While the Envelopes indicator can be applied to various asset classes, its efficiency often depends on the asset’s volatility, trend behavior, and historical price action. It’s crucial to conduct thorough analysis, backtesting, and adaptation to each asset’s specific characteristics to maximize the indicator’s effectiveness. Traders should use Envelopes as part of a comprehensive trading strategy, combining it with other indicators and analysis methods for more accurate decision-making across different asset classes. Customizing the Envelopes indicator involves finding the right balance between responsiveness and reliability. Experimentation, backtesting, and adapting to specific market conditions are essential for maximizing the accuracy of the Envelopes indicator. Traders should aim to fine-tune the parameters to suit their trading style, asset class, and the prevailing market environment for better decision-making.

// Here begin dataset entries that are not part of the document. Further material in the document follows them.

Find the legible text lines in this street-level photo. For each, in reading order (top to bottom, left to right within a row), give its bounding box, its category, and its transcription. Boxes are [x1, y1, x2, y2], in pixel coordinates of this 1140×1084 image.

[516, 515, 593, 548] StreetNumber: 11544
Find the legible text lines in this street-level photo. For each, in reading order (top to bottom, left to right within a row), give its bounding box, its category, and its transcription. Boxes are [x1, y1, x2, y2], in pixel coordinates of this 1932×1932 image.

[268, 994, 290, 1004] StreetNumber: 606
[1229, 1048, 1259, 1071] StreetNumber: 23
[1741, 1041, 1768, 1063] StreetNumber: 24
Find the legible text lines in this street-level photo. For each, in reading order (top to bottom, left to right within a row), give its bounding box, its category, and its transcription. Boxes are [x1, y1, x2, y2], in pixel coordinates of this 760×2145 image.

Remember, while Envelopes offer valuable insights, no single indicator guarantees success. Combining Envelopes with other indicators and analysis methods can enhance the accuracy of trading decisions. Practice, observation, and adapting to different market scenarios are key to effectively using the Envelopes indicator within TradingView.

Using the Envelopes indicator in TradingView involves customization, strategic application, and risk management. Traders can leverage Envelopes to identify trends, breakout opportunities, potential reversals, and manage risk through appropriate position sizing and the use of stop-loss and take-profit orders.

* The information provided here has been prepared by Eightcap’s team of analysts. All expressions of opinion are subject to change without notice. Any opinions made may be personal to the author and do not reflect the opinions of Eightcap.